I thought he seemed like a generous and nice person that opened his home (during Christmas) to the enlisted men in the Marines. His reputation preceded his actions in combat. One of his honorable traits was that he didn’t accept any privileges that were an entitlement unless the same was served to his men. It’s a shame that someone of his caliber was released unjustly on the basis that the Marines faulted him for “being fatigued beyond normal” and “not employing the regiment to its fullest combat potential.” Doesn’t appear to be a legitimate excuse.

Thursday, November 6, 2008

Diamonds in the data mine by Gary Loveman

Harrah’s motto is” if your service can persuade one customer to make one more visit a year with us, you’ve had a good shift. If you can pursue three, you’ve had a great shift.” Their objective is to deliver excellent service from every angle and every department that contributes to the success of the company. No one is left or is expected to perform any less. Although most of their customer walking into Harrahs doesn’t fit the traditional profile of a high roller, their goal (nonetheless) is to target every customer and makes sure they feel special through recognition and great customer service.
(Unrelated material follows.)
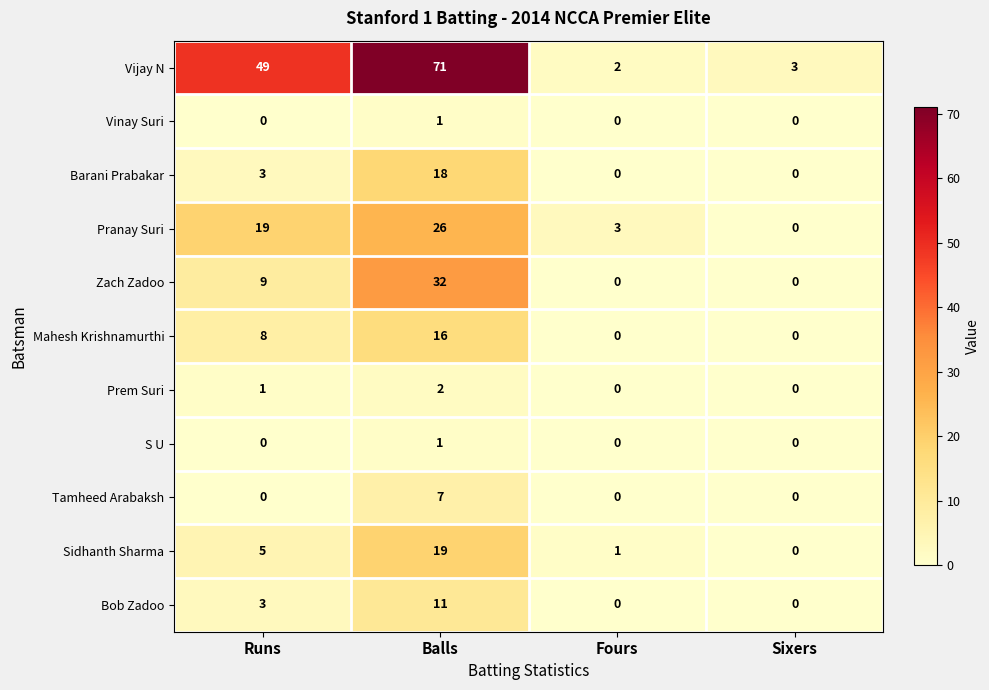

What is the total value across all series at Sixers?

3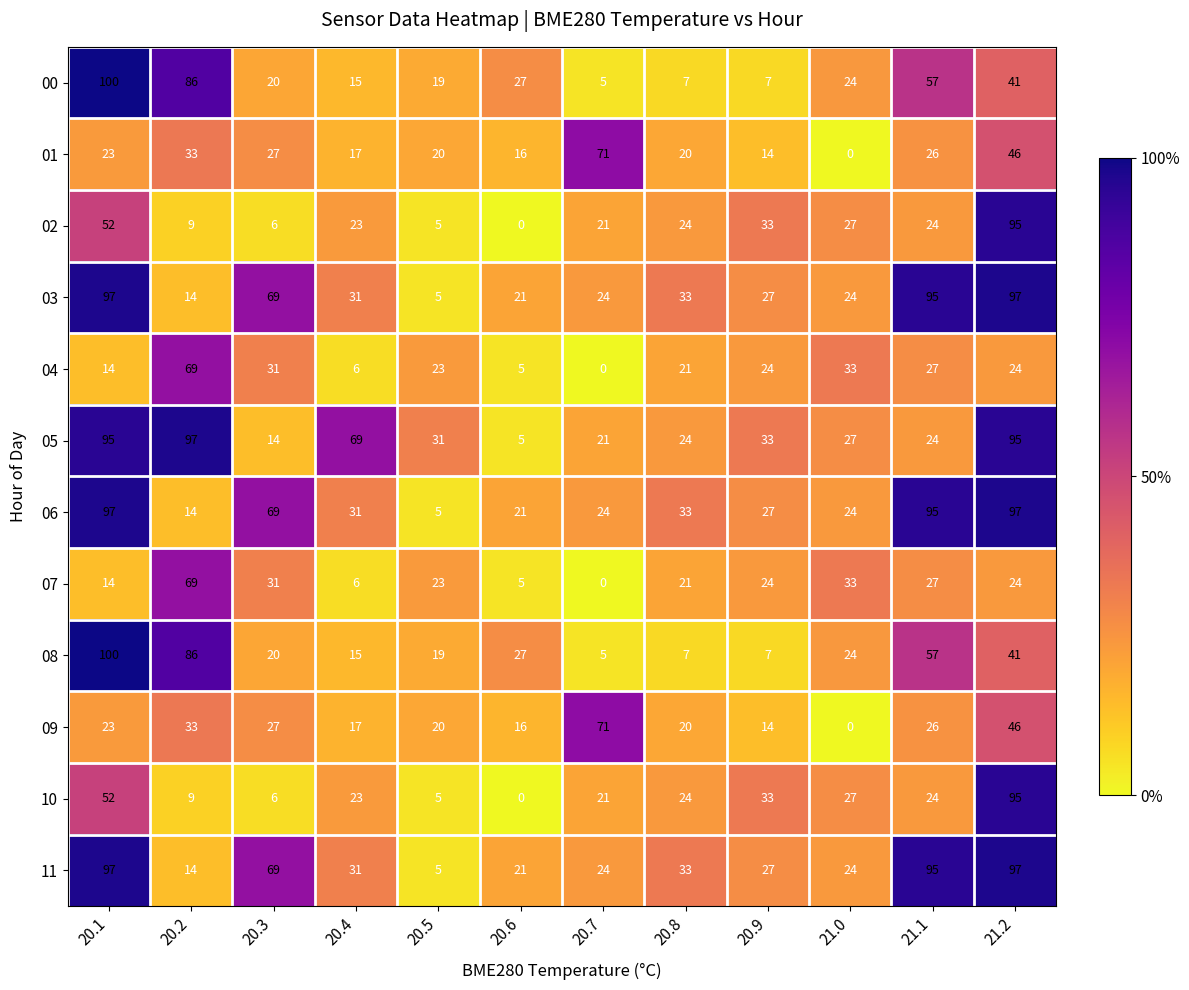

At which category is the sum across all series the highest?

21.2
Currently, Harrah’s technique to increase customer loyalty is utilized with two distinctive, well thought-out methods: first, through the use of database marketing to widen the gap between casinos that operates based on their customer incentives rather than intuition and evidence. Second the focus is to be on great service that the consumers expect. Fine tuning service-delivery strategies keep customers coming back. Their philosophy is “if you build it, they will come.” I thought the general shift in culture after Gary Loveman stepped on board was very effective. His promoted and encouraged the idea to make sure their regular customers are more than satisfied. Only then can they attract new customers by maintaining the ones that remained with us from the beginning.

Unlike the other fantasyland LV casinos that focuses more on the attractiveness of their facilities and the luxurious limelight of amenities, Harrah’s didn’t depend heavily on its stores, restaurants, bars or other amenities; they focused more specifically on cultivating lasting relationships with their core customers. Such as slot players, many of which are middle class, everyday “Joe the plumber” type of individuals that just enjoyed playing slot machines after work. It’s their continuous dedication that would lead to greater and more sustainable profit. They did so by providing regular customers with incentives to visit Harrah’s properties throughout the country with the launch of their Total Gold card. The three tiered system adds a motivating element (positive reinforcement) to the system that persuade customers to keep playing.

Understanding the lifetime value of the customers would be a critical marketing strategy to consider by focusing on the potential worth overtime. The hard work of some employees often times go unnoticed, even though they are the frontline representation of your company and the first person to come in contact with your clienteles. Harrah’s new incentive program allows highly dedicated employees to earn extra cash for achieving improved customer service satisfaction scores. A bonus system was implemented for the employees that eradicated the concept of individual competition. They’ve created a system that would encourage teamwork. The reward program depended on everyone’s performance. If one department was lacking in some way or another, employees that are excelling in their areas of expertise would be persuaded to assist and offer their colleagues what they can do to improve.